Top of Selected excerpt
Someone's personal sin issues should not be for public debate or gossip. It is a matter for the local church to deal with to encourage and work toward repentance. After all, that is the purpose of all church discipline (Matt. 18:15-20) isn't it? To see a sinning brother or sister in Christ repentant, restored and renewed in their walk with the Lord. It is never for retribution, revenge or titillating blogging banter. We do not fulfill the law of Christ, beloved, by such guttural reporting. But we do so by bearing one another's burdens.
So may I ask us all today to soberly examine our own hearts as the Apostle Paul encourages us to do in the verses I have posted above. Not in light of someone else's sin, but in light of our own wicked hearts. If we have a right view of our own sin and what it cost our Lord Jesus on the cross to redeem us from sin, hell, death, and the very wrath of God which burns against us and our sins, then we will be filled not with a "Geraldo" journalistic display about the sins of public figures, but one of Christlike compassion for anyone who is struggling with sin.
Bottom of Selected excerpt
How would this sentence from the passage on church discipline read in Spanish: "It is never for retribution, revenge or titillating blogging banter."
Top of Extracted information
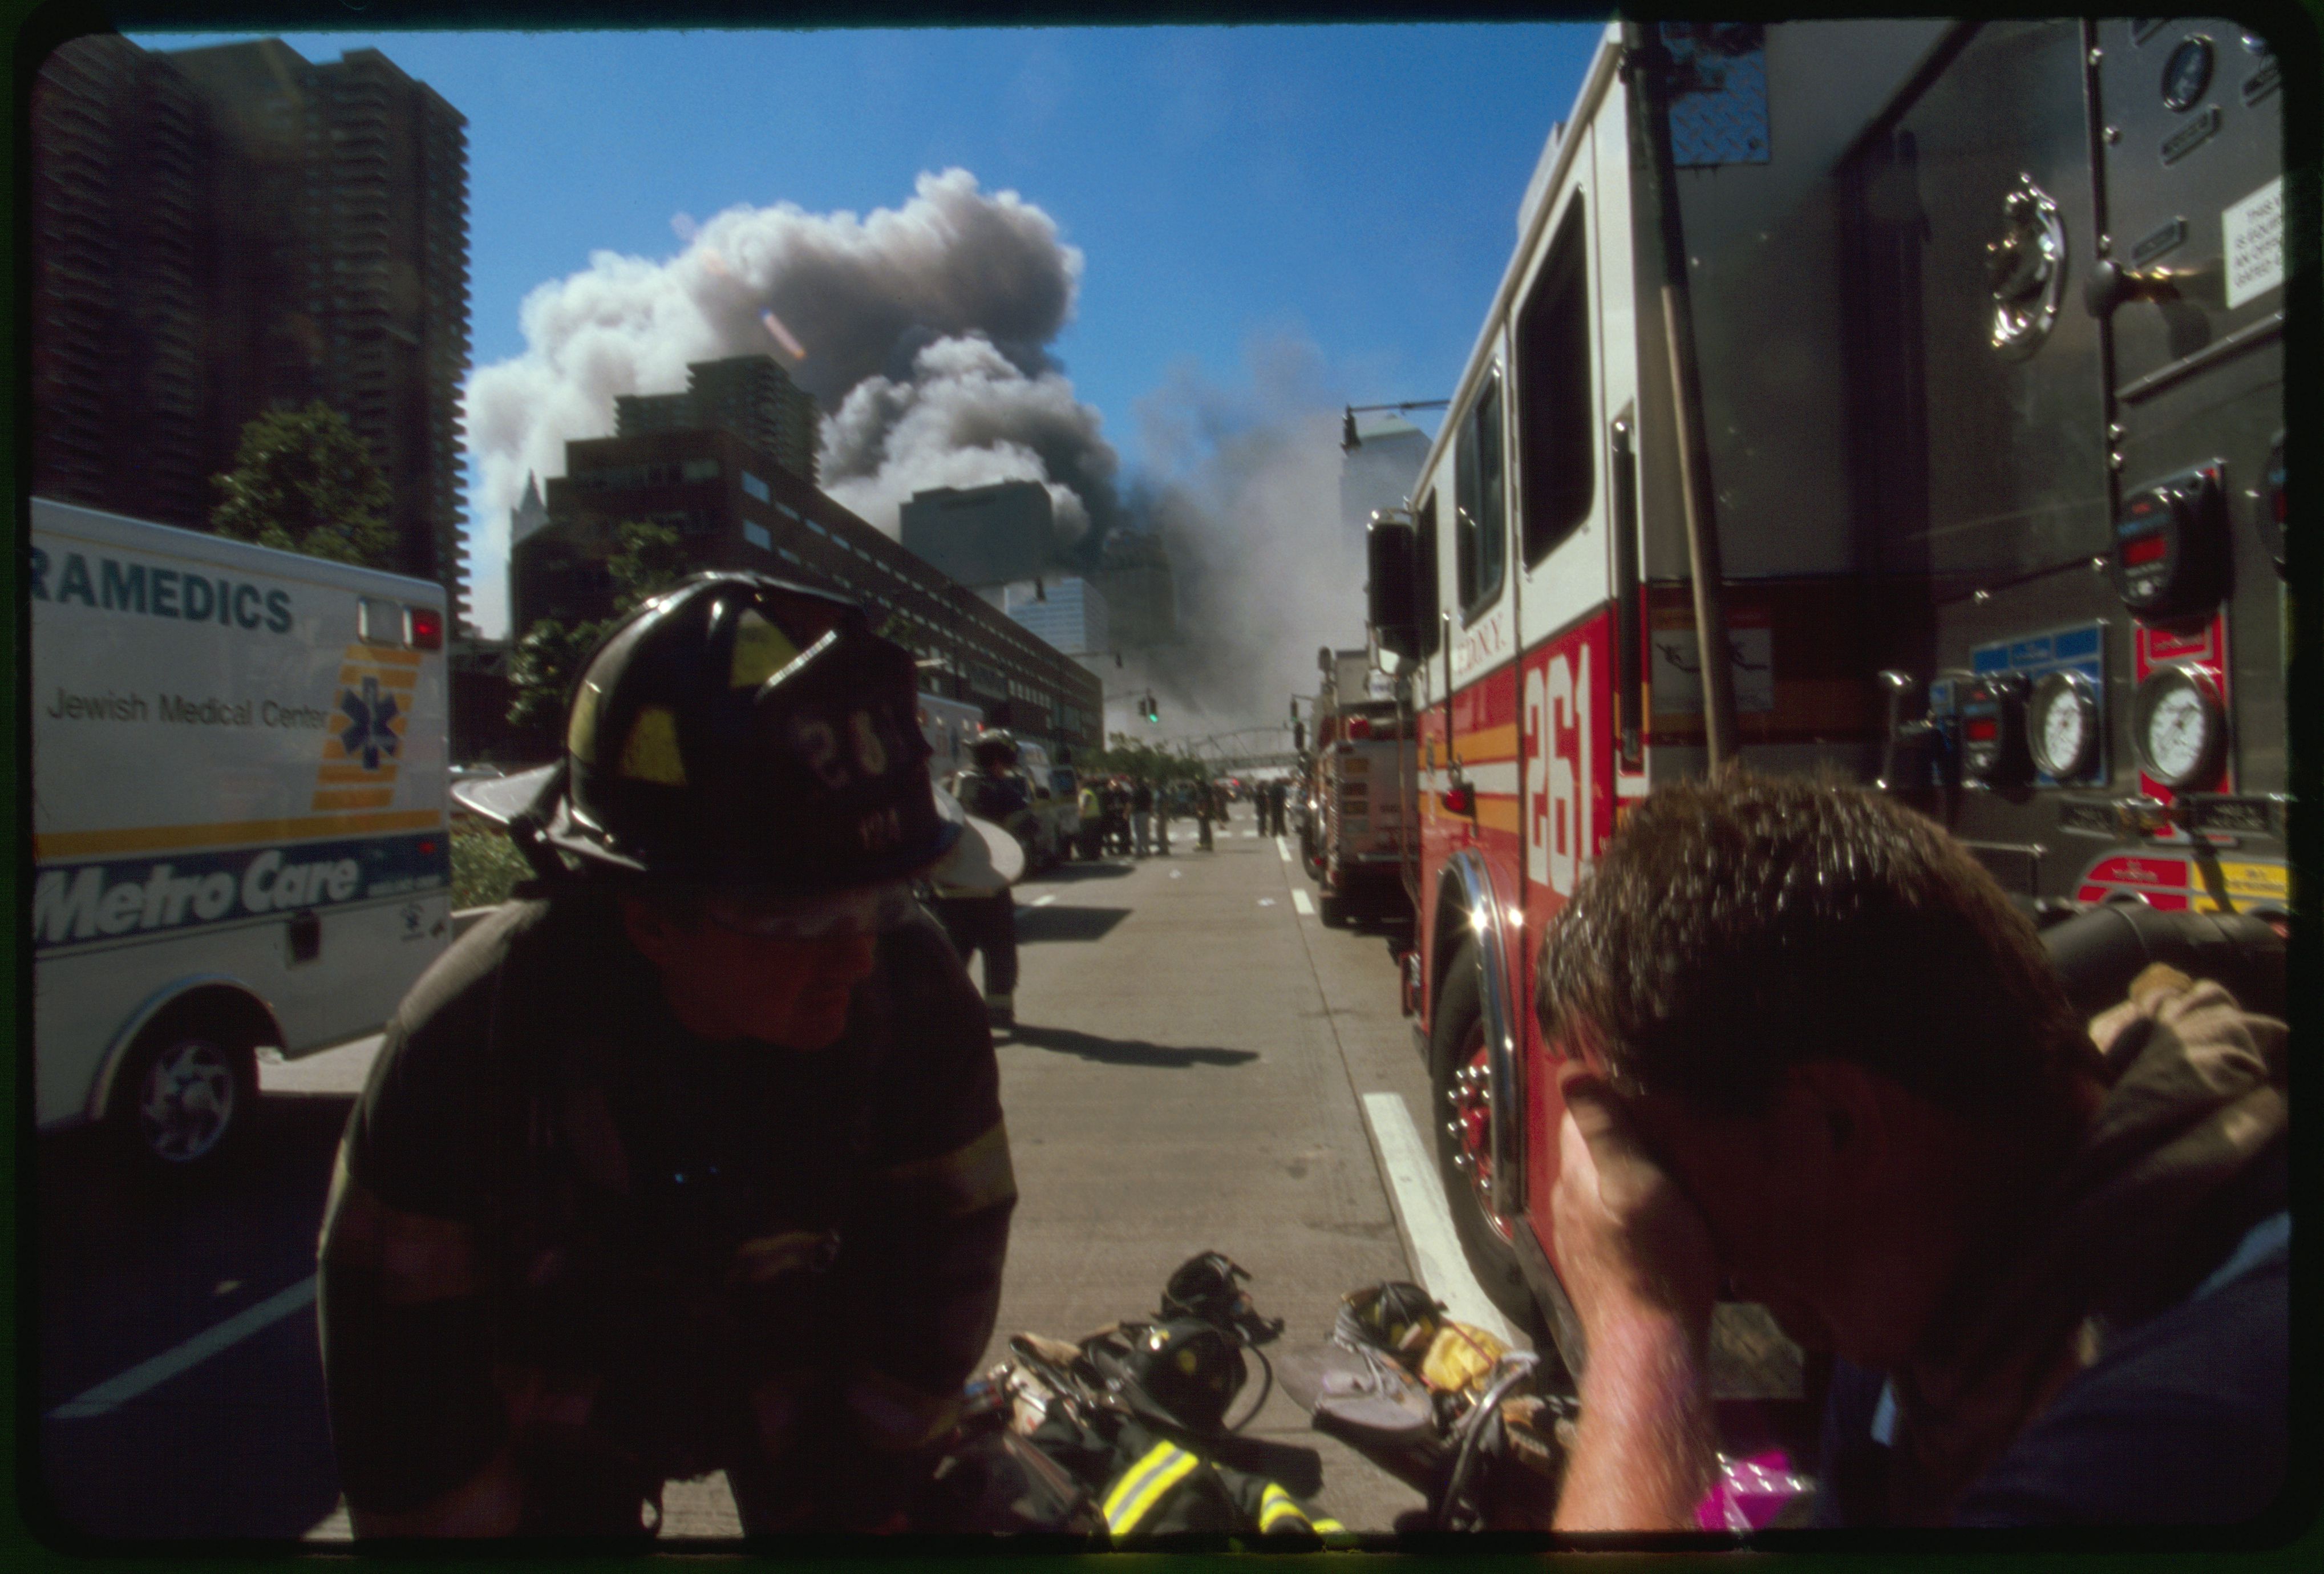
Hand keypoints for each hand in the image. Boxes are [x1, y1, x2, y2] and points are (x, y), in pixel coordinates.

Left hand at [1551, 1071, 1719, 1350]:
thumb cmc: (1653, 1262)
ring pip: (1600, 1181)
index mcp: (1575, 1173)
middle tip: (1667, 1121)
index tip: (1644, 1084)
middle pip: (1589, 1146)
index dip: (1608, 1092)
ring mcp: (1580, 1235)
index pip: (1577, 1112)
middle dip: (1621, 1129)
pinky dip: (1631, 1202)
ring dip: (1628, 1167)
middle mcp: (1566, 1200)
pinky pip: (1611, 1215)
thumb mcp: (1635, 1183)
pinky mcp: (1598, 1263)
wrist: (1649, 1348)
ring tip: (1671, 1162)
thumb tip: (1569, 1069)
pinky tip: (1660, 1212)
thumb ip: (1604, 1129)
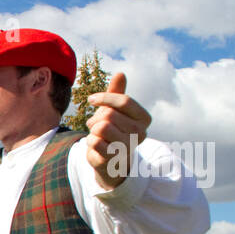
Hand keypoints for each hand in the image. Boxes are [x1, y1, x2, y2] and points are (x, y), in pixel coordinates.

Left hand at [85, 73, 151, 188]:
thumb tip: (120, 73)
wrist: (111, 160)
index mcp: (144, 118)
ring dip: (93, 130)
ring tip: (97, 135)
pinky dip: (90, 141)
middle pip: (110, 114)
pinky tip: (96, 146)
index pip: (124, 100)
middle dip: (96, 118)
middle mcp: (140, 133)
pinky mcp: (114, 158)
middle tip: (96, 125)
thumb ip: (117, 92)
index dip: (105, 98)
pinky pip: (94, 141)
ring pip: (101, 127)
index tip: (91, 99)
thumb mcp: (114, 109)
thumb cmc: (113, 130)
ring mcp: (128, 147)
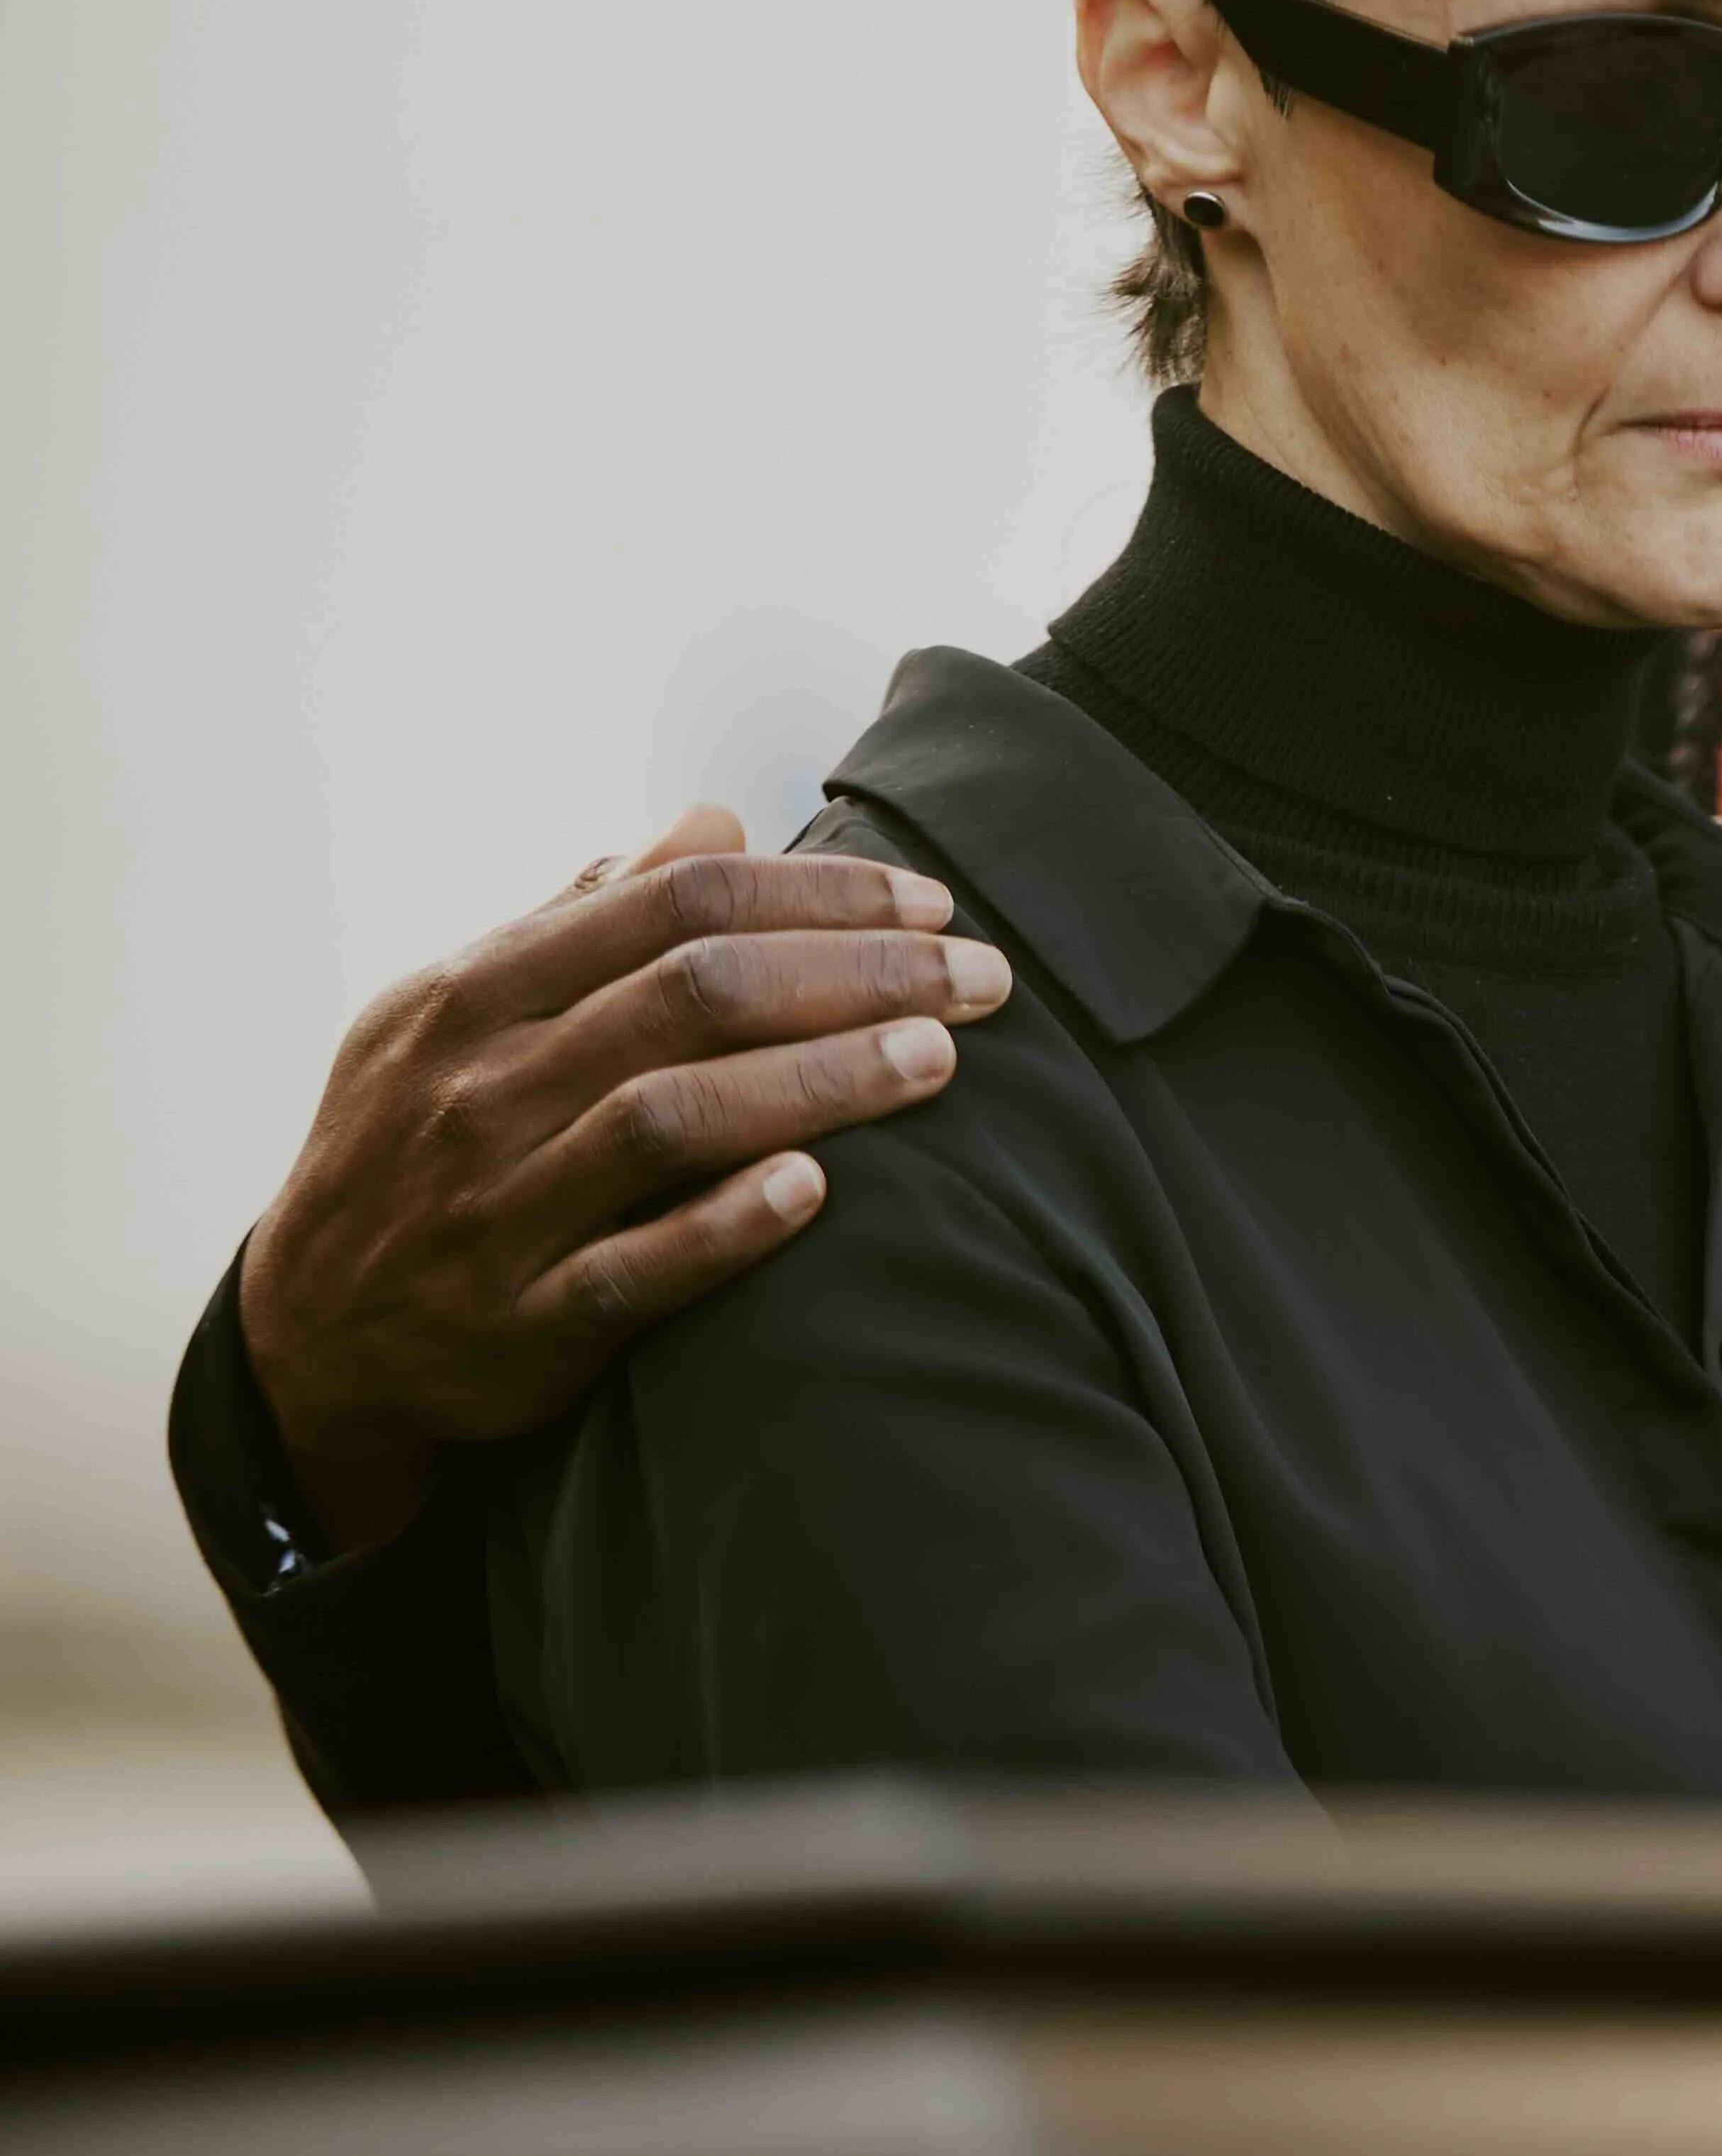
Bottom of Extracted information
## Answer section
Nunca es para la retribución, la venganza ni la charla morbosa de los blogs.